Mike Zito has been effusive in his praise of Trout and credits him for helping him get sober. Trout has said his health problems probably trace to his wild lifestyle in his younger days.
“I thought the track Mike Zito did turned out awesome,” said Trout with enthusiasm. “As far as that other, I sort of did for him what Carlos Santana did for me 30 years ago. He just sat me down for a long talk, told me to check myself out and what I was doing to myself and helped me see what I had to do. That’s all I did for Mike, but I was happy to be able to help and he’s a massive talent.”
Trout can look back on those Mayall years and appreciate how it raised his profile internationally. “Playing with John from ’84-’89 is a pretty good credential,” Trout chuckled. “I am very proud of that period. Being in his band makes you part of a very exclusive club. And Coco Montoya, to this day, is my brother and my dearest friend.”
While “Battle Scars” marked his physical recovery and a universal critical acclaim, Trout still finds some of it difficult to perform.
“It feels great to have had that album get so much recognition and honor,” said Trout. “But that album was pretty emotional to write and perform, and doing those songs live is still really emotional. It is all about the experience I was going through and I got very involved in it and it was life and death. I’m also very aware that I’m lucky to have come out the other side. Some of those songs bring me back to those difficult times, but I am able to do it and celebrate the outcome.”

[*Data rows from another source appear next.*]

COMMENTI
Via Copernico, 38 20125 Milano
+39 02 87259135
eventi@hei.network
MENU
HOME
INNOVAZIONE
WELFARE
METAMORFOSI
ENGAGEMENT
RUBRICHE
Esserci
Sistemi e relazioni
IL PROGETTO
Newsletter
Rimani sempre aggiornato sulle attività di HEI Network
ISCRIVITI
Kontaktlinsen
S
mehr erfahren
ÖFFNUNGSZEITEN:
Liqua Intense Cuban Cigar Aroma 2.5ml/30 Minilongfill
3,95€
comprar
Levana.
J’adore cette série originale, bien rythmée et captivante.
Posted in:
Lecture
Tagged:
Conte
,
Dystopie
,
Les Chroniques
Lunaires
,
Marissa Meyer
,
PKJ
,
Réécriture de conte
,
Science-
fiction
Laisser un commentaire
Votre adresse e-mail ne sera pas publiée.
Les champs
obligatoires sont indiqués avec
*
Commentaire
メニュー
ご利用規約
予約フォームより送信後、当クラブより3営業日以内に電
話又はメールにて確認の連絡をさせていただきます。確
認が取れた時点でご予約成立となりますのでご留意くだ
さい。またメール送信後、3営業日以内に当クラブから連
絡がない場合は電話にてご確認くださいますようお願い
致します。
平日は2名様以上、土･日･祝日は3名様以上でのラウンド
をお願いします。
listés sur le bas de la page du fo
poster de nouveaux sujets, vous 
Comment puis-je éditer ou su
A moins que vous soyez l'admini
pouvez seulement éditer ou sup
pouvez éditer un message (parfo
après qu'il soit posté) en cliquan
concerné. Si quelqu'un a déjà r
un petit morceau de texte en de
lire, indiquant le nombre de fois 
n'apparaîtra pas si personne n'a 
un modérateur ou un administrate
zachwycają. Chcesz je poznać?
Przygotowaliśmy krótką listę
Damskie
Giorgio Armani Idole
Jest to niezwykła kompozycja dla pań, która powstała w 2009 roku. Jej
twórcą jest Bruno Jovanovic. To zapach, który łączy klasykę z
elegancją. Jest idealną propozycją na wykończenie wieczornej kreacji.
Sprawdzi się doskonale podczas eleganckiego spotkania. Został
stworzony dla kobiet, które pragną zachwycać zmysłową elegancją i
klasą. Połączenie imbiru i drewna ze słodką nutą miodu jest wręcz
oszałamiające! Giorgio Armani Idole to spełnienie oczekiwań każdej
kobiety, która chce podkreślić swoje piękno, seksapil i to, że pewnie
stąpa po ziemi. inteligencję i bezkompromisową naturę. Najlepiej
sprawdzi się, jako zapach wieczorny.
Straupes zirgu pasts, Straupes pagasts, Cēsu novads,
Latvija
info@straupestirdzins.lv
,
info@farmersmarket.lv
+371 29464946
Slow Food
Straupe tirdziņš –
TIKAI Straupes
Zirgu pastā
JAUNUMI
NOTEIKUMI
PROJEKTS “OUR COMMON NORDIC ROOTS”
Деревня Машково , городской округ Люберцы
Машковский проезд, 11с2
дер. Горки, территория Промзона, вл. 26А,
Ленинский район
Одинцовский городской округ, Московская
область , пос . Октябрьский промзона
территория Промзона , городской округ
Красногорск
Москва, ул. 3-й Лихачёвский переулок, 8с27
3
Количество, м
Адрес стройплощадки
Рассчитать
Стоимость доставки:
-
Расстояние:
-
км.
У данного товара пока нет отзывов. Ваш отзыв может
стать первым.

“This new one is either my 26th or 27th album,” Trout added. “But when I’m dead and gone, I think people may look on ‘Battle Scars’ as the crowning achievement of my life. And I’m alright with that, because it was done with a lot of tears and means so much to us. But, this new album is a whole ’nother side of feeling, an album that is very joyous and fun.”

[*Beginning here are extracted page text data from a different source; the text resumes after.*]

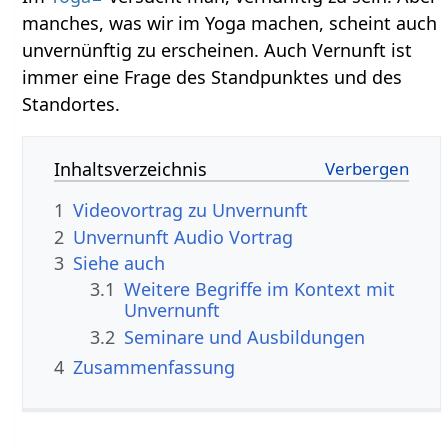
manches, was wir im Yoga machen, scheint auch
unvernünftig zu erscheinen. Auch Vernunft ist
immer eine Frage des Standpunktes und des
Standortes.
Inhaltsverzeichnis
1
2
Unvernunft‏‎ Audio Vortrag
3
Siehe auch
3.1
Weitere Begriffe im Kontext mit
3.2
Seminare und Ausbildungen
4
Zusammenfassung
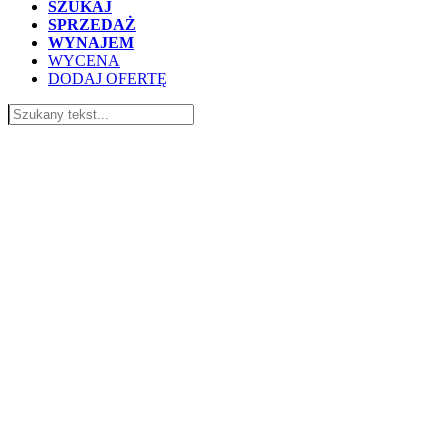
SZUKAJ
SPRZEDAŻ
WYNAJEM
WYCENA
DODAJ OFERTĘ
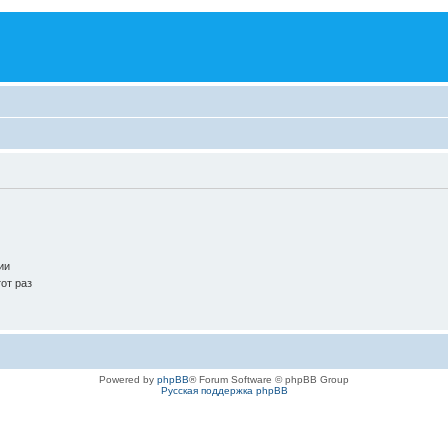
ии
от раз
Powered by
phpBB
® Forum Software © phpBB Group
Русская поддержка phpBB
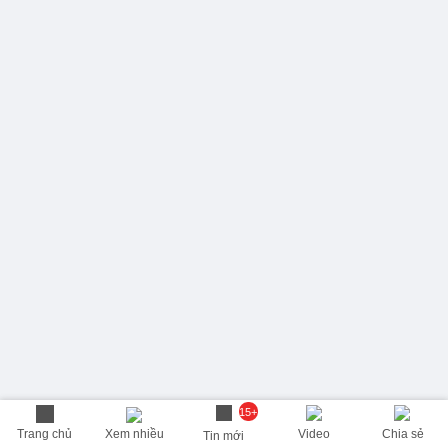
15+
Trang chủ
Xem nhiều
Video
Chia sẻ
Tin mới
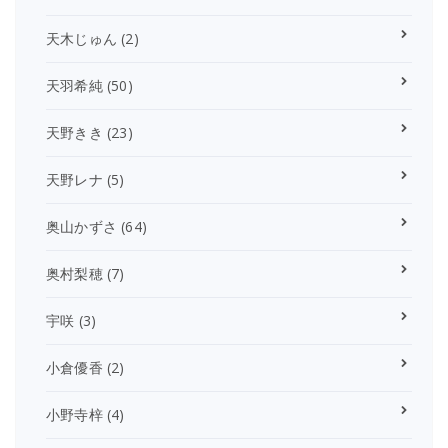
天木じゅん
(2)
天羽希純
(50)
天野きき
(23)
天野レナ
(5)
奥山かずさ
(64)
奥村梨穂
(7)
宇咲
(3)
小倉優香
(2)
小野寺梓
(4)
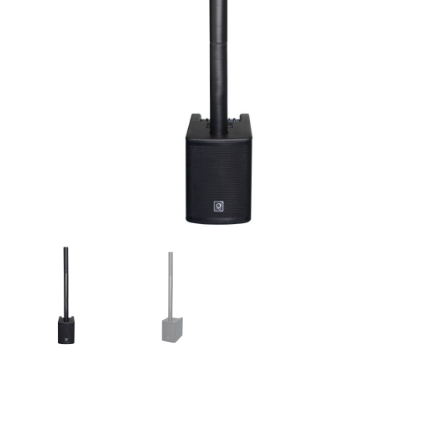
OQAN AUDIO Q-CS 900
COLUMN SYSTEM – Sistema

One standout pal on the new record is Musselwhite, the legendary harmonica ace who has been a major part of the blues scene since even before Trout arrived. “He’s an old friend. I’ve known Charlie since my days with Canned Heat,” Trout explained. “After (original Canned Heat member) Bob Hite died, they asked me to go on their last tour. I was playing with John Lee Hooker at the time. They intended to finish that one tour and break up, but they decided to continue on after that.”
“Curtis Salgado had been scheduled to play with us and he had his heart attack and then open heart surgery (in New Hampshire),” Trout explained. “I was very fortunate to be able to call John Nemeth. It was awesome of him to make time for us, and I had wanted a harmonica player there, since I had written a song with Curtis in mind. John came in and did it immediately, and we were only a day late turning in the finished album.”
No doubt Trout’s favorite cut is “Do You See Me At All,” featuring his son Jon Trout on guitar. When the transplant took Walter off the road for months, Jon stepped in and fronted his band to fulfill all their upcoming dates, satisfying fans and also keeping the Trout band working. “That’s the best song for me, and Jon’s with us now, playing great and serving as my road manager,” said Trout.